VC Magazin: Gibt es Ihrer Meinung nach Mittel und Wege, die Zahl der Gründerinnen zu steigern – bzw. die bestehenden besser sichtbar zu machen?
Grosser: Von außen angewendete Mittel und Wege, wie die bereits benannte Frauenquote in Aufsichtsräten, halte ich für keinen probaten Ansatz. Ich bin davon überzeugt, dass bei Frauen eher ein Umdenkprozess erforderlich ist, der aber bereits in vollem Gange ist. Es gibt über die letzten 15 bis 20 Jahre zunehmend mehr Gründerinnen, als auch Frauen in Führungspositionen. Und ich halte dies für einen natürlichen Entwicklungsprozess, der weder Quotenregelung noch ähnlicher Dinge bedarf. Gute Leistung zählt, unabhängig von Geschlecht oder Nationalität. Die Frauen, die ich kenne und die erfolgreich in ihrem Job sind, sind echte Unternehmerinnen. Sie unternehmen etwas im wahrsten Sinne des Wortes. Sie „machen“ einfach; und mit ein klein Wenig Mut und etwas Glück auch erfolgreich. Insoweit sollte man Frauen, die sich zumindest mit dem Gedanken tragen selbständig zu machen, ermutigen selbstbewusst diesen Schritt zu tun. Mein Freundin Caterina, die ich vorhin schon erwähnte, ist in meinen Augen ein leuchtendes Beispiel dafür, dass gerade Kinder und Selbständigkeit sich sehr gut miteinander vereinbaren lassen. Davon brauch der deutsche Mittelstand viel mehr!
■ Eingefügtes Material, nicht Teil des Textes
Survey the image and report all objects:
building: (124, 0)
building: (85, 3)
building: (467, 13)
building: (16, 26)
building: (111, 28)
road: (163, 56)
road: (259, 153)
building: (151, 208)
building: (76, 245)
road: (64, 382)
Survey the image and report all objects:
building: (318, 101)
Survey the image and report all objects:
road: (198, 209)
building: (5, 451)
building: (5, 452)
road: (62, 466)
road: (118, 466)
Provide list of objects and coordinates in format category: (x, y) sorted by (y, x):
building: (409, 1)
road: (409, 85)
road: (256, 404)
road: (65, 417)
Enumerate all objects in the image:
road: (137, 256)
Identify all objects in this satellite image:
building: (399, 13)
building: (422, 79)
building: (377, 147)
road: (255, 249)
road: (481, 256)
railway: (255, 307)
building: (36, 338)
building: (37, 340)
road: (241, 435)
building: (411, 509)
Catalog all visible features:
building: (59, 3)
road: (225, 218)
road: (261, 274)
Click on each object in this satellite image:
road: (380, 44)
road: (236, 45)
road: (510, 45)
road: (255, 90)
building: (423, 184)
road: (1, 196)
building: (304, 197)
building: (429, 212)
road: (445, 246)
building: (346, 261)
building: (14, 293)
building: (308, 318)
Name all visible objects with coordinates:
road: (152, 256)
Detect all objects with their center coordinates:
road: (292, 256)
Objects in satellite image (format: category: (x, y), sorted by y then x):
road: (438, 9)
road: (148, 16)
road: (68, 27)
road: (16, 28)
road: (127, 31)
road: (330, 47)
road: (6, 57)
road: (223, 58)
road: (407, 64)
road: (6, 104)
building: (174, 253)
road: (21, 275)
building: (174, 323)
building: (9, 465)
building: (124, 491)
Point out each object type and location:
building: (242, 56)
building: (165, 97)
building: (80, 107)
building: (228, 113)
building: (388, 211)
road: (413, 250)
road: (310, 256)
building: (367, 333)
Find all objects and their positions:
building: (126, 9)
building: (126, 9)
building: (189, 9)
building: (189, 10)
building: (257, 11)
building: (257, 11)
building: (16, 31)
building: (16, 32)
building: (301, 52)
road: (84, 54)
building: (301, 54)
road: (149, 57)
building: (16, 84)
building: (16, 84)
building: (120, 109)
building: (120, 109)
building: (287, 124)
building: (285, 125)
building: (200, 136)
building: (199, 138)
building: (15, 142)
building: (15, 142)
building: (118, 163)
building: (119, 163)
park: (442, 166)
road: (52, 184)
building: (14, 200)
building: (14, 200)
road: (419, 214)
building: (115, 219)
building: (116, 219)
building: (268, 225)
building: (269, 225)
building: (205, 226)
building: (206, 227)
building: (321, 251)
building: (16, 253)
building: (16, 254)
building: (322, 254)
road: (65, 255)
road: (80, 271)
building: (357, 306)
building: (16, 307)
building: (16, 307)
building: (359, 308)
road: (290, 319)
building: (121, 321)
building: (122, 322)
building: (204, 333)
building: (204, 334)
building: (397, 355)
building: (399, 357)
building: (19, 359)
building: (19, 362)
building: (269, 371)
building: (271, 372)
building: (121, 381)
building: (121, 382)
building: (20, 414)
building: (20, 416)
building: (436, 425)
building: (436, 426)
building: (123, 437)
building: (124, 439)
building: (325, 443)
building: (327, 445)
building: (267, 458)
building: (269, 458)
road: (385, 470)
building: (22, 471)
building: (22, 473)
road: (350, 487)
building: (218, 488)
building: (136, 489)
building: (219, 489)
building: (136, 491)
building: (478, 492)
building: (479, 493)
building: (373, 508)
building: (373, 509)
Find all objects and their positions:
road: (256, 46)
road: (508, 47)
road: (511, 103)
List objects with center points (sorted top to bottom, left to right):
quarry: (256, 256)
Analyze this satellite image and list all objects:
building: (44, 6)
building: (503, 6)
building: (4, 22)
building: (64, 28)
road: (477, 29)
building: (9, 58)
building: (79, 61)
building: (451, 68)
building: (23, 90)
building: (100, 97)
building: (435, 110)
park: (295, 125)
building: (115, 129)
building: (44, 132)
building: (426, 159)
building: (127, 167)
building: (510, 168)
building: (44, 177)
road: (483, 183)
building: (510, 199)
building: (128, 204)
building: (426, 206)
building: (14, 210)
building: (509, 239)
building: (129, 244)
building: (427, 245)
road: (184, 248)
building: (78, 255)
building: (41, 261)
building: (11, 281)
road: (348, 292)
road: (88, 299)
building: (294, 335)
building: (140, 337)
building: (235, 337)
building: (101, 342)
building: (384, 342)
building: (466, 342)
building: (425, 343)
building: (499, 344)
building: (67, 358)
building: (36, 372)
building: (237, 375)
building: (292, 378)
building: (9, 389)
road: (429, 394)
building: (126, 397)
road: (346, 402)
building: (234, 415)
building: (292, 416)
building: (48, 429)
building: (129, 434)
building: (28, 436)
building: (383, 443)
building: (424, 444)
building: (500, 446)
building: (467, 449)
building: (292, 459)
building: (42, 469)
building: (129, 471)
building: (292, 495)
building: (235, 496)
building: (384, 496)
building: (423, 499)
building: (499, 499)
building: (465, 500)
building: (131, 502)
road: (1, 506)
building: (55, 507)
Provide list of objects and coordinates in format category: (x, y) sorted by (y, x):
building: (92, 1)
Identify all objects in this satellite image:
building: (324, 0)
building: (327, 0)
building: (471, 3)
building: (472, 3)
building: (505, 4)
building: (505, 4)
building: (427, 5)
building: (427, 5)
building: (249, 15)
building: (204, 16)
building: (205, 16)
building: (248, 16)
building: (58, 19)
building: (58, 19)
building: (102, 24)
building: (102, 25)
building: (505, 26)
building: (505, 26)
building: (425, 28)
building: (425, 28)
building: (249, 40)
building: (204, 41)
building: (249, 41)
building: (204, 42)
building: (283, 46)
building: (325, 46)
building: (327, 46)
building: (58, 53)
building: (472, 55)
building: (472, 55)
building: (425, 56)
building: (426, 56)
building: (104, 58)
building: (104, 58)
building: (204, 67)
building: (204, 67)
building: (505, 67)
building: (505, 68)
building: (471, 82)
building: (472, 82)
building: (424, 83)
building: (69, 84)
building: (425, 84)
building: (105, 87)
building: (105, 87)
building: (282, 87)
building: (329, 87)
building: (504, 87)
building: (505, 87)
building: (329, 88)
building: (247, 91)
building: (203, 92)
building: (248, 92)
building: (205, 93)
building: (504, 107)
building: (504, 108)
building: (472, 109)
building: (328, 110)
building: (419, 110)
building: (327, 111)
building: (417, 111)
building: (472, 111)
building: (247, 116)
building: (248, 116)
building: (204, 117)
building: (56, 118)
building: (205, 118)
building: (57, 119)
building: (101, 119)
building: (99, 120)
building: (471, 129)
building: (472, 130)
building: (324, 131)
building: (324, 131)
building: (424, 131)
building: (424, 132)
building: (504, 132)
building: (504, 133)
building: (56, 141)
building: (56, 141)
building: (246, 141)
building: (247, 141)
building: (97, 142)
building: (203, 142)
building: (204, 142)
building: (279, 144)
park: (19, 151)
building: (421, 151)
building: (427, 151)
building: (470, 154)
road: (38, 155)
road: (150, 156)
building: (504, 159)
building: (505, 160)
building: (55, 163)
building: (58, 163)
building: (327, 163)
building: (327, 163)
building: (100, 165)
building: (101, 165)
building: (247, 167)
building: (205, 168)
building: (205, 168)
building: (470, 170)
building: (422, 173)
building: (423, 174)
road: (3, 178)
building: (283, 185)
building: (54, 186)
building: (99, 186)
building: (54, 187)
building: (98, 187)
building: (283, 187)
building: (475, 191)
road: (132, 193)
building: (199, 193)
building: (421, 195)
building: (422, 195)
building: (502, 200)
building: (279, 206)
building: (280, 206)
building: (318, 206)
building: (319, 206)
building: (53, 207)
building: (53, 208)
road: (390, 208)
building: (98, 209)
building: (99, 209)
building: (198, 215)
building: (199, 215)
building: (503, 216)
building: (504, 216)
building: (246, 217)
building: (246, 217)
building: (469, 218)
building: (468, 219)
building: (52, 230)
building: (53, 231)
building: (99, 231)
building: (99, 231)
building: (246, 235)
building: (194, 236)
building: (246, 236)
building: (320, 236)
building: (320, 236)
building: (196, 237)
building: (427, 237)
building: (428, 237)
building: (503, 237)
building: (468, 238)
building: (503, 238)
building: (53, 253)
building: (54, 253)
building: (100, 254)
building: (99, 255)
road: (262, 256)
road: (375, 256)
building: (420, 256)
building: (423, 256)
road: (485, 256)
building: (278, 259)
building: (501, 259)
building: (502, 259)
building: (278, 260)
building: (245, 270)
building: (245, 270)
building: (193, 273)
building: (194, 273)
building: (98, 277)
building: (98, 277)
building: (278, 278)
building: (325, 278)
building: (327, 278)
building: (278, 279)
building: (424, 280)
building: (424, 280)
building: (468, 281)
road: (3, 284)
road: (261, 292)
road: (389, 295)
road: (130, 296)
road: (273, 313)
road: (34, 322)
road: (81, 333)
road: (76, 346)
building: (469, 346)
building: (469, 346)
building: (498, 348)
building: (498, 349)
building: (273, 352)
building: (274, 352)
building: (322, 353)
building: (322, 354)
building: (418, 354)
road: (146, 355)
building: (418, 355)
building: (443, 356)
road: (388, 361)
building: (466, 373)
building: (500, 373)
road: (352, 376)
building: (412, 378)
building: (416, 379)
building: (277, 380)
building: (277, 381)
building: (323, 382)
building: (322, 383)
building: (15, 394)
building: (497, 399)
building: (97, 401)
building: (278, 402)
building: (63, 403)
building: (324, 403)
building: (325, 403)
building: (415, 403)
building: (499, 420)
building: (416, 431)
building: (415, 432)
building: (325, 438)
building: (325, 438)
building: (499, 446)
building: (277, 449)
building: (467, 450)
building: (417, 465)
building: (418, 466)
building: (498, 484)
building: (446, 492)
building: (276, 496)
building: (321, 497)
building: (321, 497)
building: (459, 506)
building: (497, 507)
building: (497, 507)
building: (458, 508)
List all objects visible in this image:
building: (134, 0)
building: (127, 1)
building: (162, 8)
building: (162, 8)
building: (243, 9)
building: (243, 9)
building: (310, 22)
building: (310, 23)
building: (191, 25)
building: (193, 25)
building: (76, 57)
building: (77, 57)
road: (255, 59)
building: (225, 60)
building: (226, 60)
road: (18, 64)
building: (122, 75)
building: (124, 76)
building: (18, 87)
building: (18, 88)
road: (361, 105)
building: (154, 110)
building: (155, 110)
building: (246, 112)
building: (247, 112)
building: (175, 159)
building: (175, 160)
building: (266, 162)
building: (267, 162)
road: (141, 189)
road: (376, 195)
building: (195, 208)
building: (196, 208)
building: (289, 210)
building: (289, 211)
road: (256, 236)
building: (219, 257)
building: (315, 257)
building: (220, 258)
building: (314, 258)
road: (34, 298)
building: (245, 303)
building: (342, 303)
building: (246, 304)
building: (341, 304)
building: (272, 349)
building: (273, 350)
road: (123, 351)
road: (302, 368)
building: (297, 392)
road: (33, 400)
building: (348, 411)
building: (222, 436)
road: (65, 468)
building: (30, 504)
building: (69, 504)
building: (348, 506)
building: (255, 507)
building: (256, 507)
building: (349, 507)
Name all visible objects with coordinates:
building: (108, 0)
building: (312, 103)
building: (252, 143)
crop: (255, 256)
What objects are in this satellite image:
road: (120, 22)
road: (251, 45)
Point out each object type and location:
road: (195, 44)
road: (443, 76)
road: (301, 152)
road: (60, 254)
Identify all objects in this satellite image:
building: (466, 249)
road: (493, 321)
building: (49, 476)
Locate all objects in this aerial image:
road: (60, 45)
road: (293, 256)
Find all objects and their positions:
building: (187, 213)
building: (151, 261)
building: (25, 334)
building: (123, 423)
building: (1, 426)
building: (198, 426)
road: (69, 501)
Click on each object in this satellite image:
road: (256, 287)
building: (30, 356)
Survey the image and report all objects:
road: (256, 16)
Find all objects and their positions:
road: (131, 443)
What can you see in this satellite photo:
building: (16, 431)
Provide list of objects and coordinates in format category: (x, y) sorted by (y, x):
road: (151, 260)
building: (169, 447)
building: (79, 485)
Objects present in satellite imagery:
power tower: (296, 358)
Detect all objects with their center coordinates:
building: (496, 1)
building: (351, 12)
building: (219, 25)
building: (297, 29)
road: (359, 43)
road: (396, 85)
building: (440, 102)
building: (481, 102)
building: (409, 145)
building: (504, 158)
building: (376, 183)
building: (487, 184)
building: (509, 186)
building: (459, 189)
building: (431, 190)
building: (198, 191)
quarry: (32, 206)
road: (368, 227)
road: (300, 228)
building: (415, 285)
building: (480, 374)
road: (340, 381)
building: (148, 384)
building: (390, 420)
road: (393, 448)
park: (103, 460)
VC Magazin: Vielen Dank für das Interview, Frau Grosser.

 

Natascha Grosser ist Partnerin bei SKW Schwarz am Düsseldorfer Standort. Sie berät in allen gesellschafts- und kapitalmarktrechtlichen Fragen. Diese reichen von der Unternehmensgründung über alle Phasen von Transaktionen (Venture Capital, Private Equity und M&A) und der Strukturierung entsprechender Beteiligungsvehikel bis zur Betreuung von Privatinvestments.